# Text for analysis
= = =
The Obama Administration has made notable strides in greening transportation in government. Notably, that includes significant initiatives and sizable investments by the US Armed Forces, the largest consumer of fossil fuels in the world. In the private sector, venture capital, private equity firms, and more traditional banking and finance industry enterprises are increasingly driving a US clean, renewable energy transition.

Yet more encouraging, a lot’s happening at the small-scale, grassroots level, as well. A wave of alternative fuels and clean tech innovation and entrepreneurship is being unleashed in the US, where evolution and growth in hybrid and plug-in electric vehicles and technology, as well as that for next-generation biofuels and waste-to-fuel energy innovation, is paving the way forward to greener ways of transport.

What’s happening in terms of land and airborne transportation is also happening on the water. US fuel consumption for water-borne transportation totaled 6,716 million gallons in 2010, according to the Bureau of Transportation Statistics’ Research and Innovative Technology Administration. Of the total, 4,206 million gallons of residual fuel oil, 1,343 million gallons of distillate/diesel fuel oil, and 1,167 million gallons of gasoline were consumed in water transport.

Sailors have long looked to harness wind energy to propel their vessels. In modern times, solar panels and small wind turbines are almost standard equipment for generating electrical power for equipment operations on sail and motor vessels. Yet more recently, sailors have been mounting and incorporating solar PV panels on and into hulls and even sails for propulsion.

Taking advantage of continual advances in PV generating and battery storage, the first commercial maritime vessels began operating on waterways in the 1990s, mainly around inland waterways, recounts the UK-based Electric Boat Association (EBA). Built by the Swiss company MW-Line, the Solifleur has been working on Lake Neuchatel since 1994.
= = =
# Data segment
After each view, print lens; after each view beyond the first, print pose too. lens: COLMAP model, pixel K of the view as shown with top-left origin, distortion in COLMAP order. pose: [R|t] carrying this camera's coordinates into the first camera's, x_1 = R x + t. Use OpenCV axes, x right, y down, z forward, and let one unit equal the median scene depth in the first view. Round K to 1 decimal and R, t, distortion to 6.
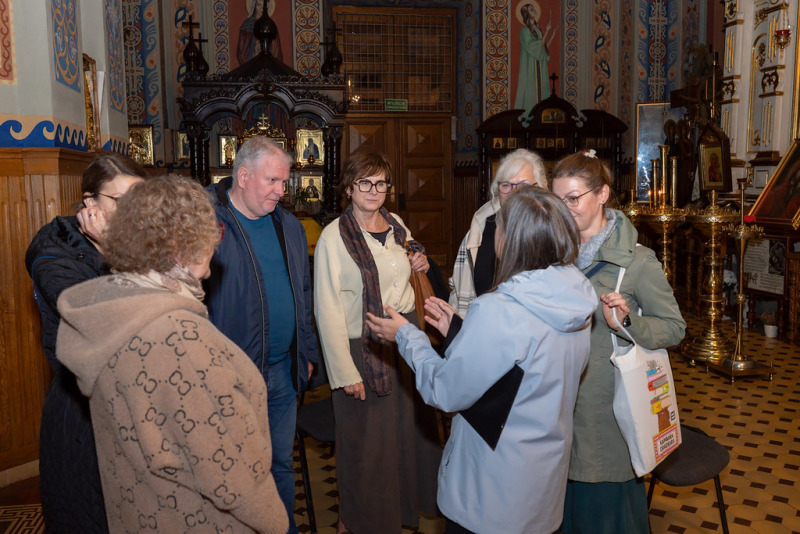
= = =
# Exercise A
According to the text on greener transportation, on which lake has the Solifleur been working since 1994?
# Exercise B
Transcribe the passage from the text on greener transportation, from "What’s happening in" up to and including "sails for propulsion.".
The data come from a separate source.

# Written answer A
Lake Neuchatel.

# Written answer B
What’s happening in terms of land and airborne transportation is also happening on the water. US fuel consumption for water-borne transportation totaled 6,716 million gallons in 2010, according to the Bureau of Transportation Statistics’ Research and Innovative Technology Administration. Of the total, 4,206 million gallons of residual fuel oil, 1,343 million gallons of distillate/diesel fuel oil, and 1,167 million gallons of gasoline were consumed in water transport.

Sailors have long looked to harness wind energy to propel their vessels. In modern times, solar panels and small wind turbines are almost standard equipment for generating electrical power for equipment operations on sail and motor vessels. Yet more recently, sailors have been mounting and incorporating solar PV panels on and into hulls and even sails for propulsion.